HARTFORD, Conn. – Hundreds of thousands in Connecticut could lose health-care coverage completely if the Affordable Care Act is overturned, according to health-care advocates.

This week the Trump administration sided with a federal court judge in Texas who ruled the entire law that gave millions of Americans access to health care is unconstitutional.

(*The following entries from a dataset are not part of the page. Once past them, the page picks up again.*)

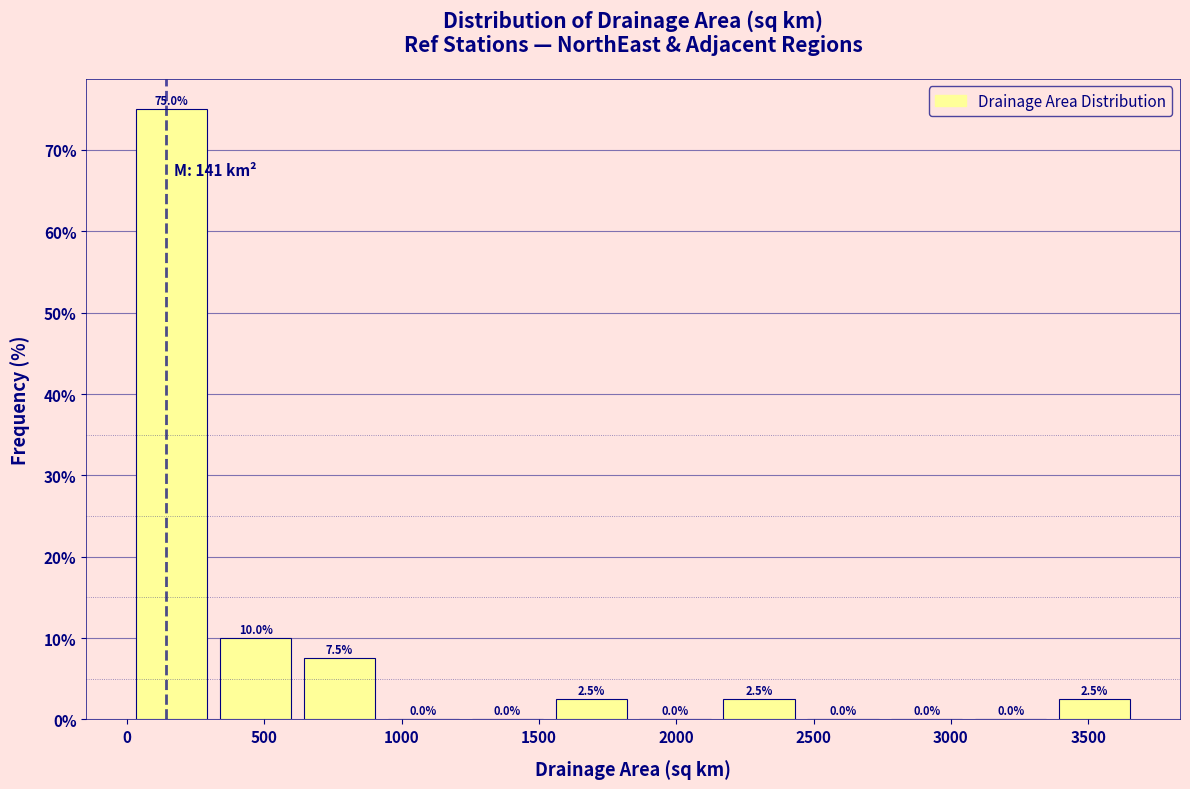

Reading left to right, list every bar in this chart as the range it spans on the x-axis followed by its height. The bar edges are not printed on the chart, so give them approximately, as read against the axis.

0 to 300: 75.0
300 to 600: 10.0
600 to 950: 7.5
950 to 1250: 0.0
1250 to 1550: 0.0
1550 to 1850: 2.5
1850 to 2150: 0.0
2150 to 2450: 2.5
2450 to 2750: 0.0
2750 to 3050: 0.0
3050 to 3350: 0.0
3350 to 3700: 2.5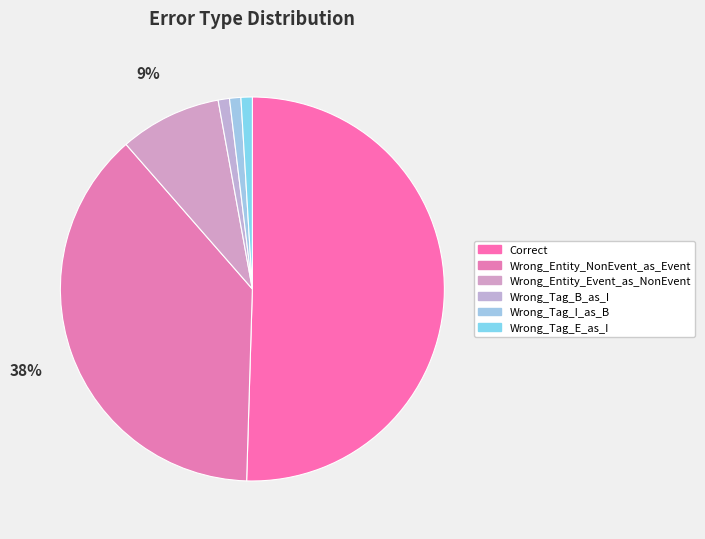

Does any single category account for the majority?

Yes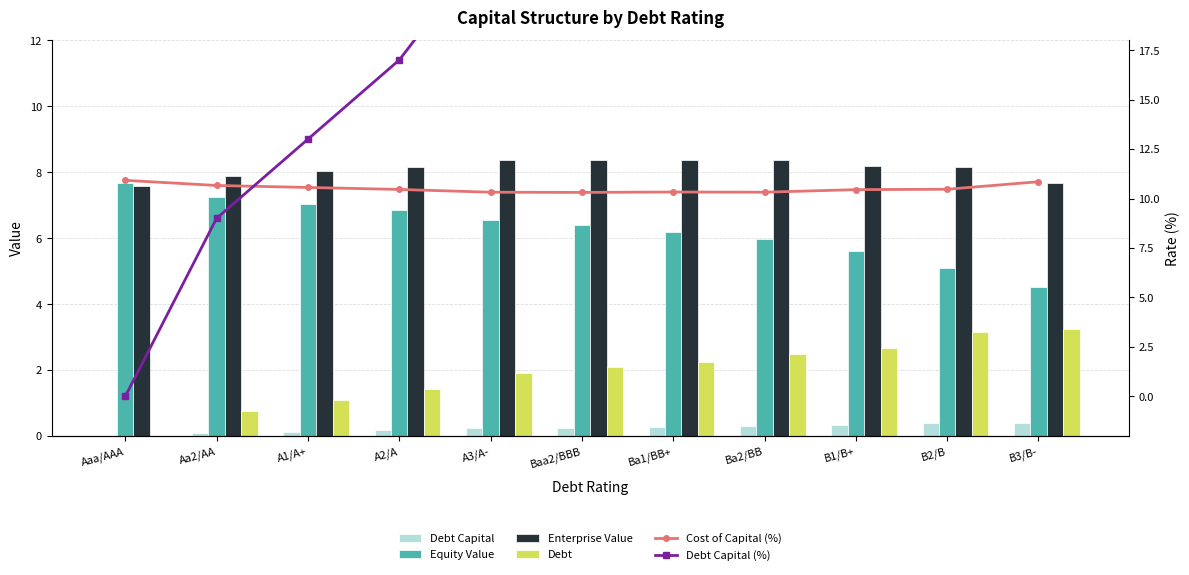

How many positive values does the Debt series have?

10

Now Connecticut Attorney General William Tong has joined with 21 other state attorneys general in a brief filed with the Fifth Circuit Court of Appeals challenging that ruling.

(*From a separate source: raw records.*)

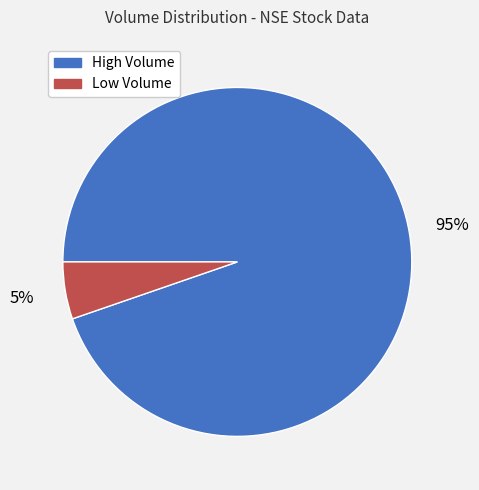

To the nearest percent, what percentage of the pie is High Volume?

95%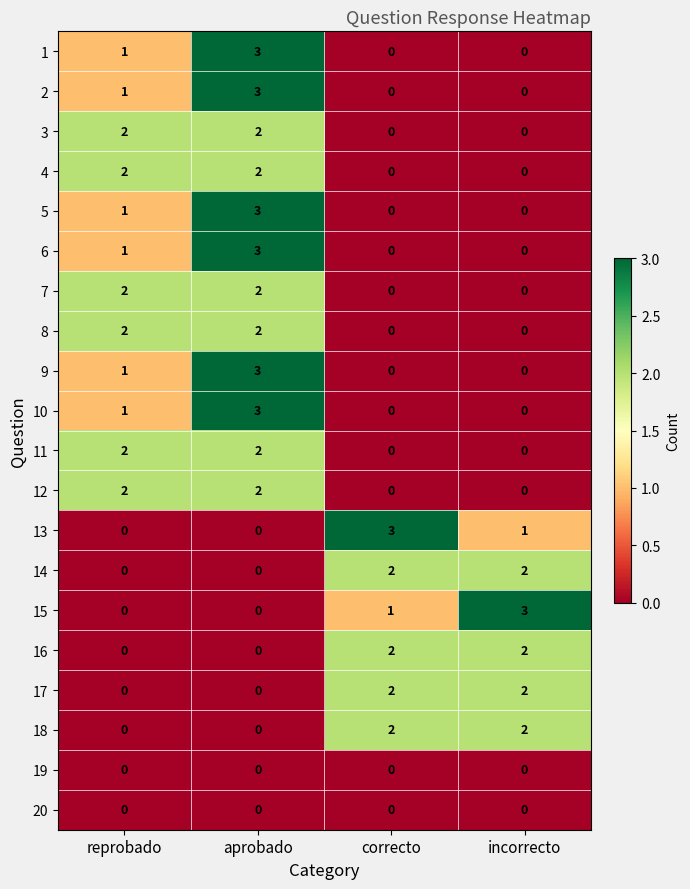

What is the difference between the maximum and minimum values in the 6 series?

3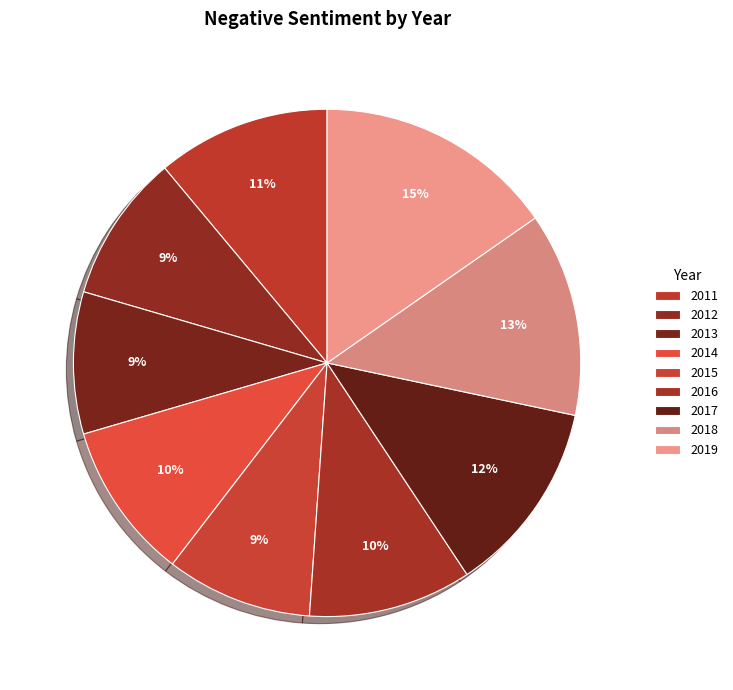

To the nearest percent, what is the average slice percentage?

11%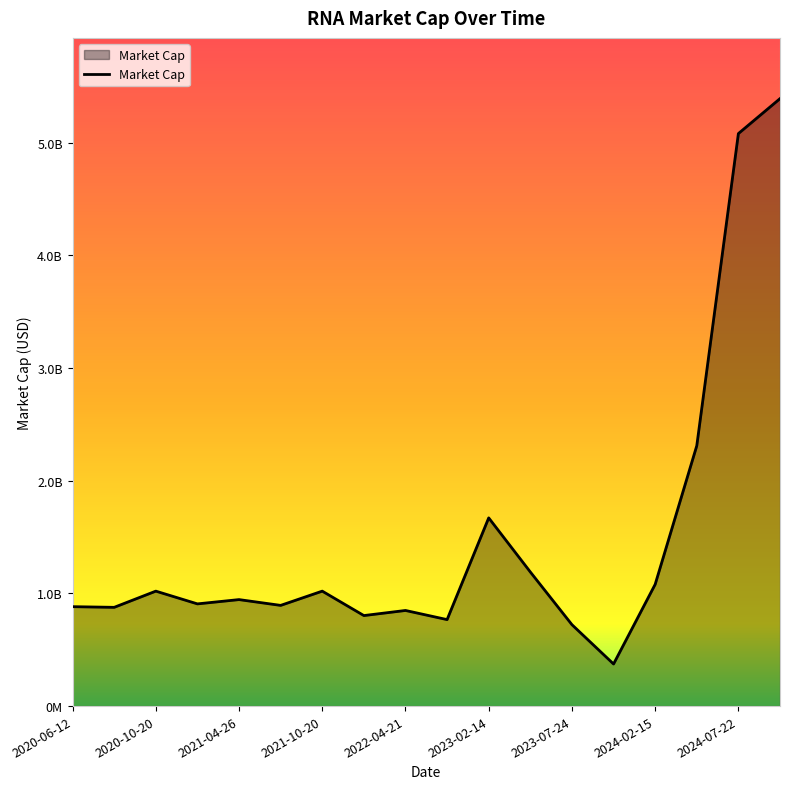

Does the chart display data point markers on the line(s)?

No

Frances Padilla, president of the Universal Health Care Foundation of Connecticut, says last year more than 111,000 state residents enrolled in plans under the ACA, and almost 80,000 get subsidies to help pay for it.

"Their insurance would go from zero in some cases to $350 a month for a 27-year-old on a silver plan," says Padilla.

The 2017 federal tax law repealed the ACA's "individual mandate." The Texas judge ruled that provision was so fundamental to the law that without it, the entire law was invalid.

Padilla notes that like some other states, Connecticut has acted defensively against attacks on the ACA by incorporating some of its provisions into state law, like prohibiting discrimination based on pre-existing conditions.

"The problem is without the ACA we wouldn't have the subsidies and we wouldn't have some of the other programs that exist under the Affordable Care Act even beyond the marketplace," says Padilla.

Last year, Connecticut also passed a law requiring most insurance plans to include the ten essential benefits required by the ACA.

Even supporters of the ACA believe it needs to be improved, but they point out that millions of Americans who were uninsured ten years ago now have health insurance. And Padilla warns that the Act's opponents have yet to suggest a replacement.

"I don't see how it is possible for the federal government to eliminate the Affordable Care Act and not account to 20 million people," says Padilla.

The attorneys general argue that even without the individual mandate, there is no legal basis for overturning other provisions of the ACA.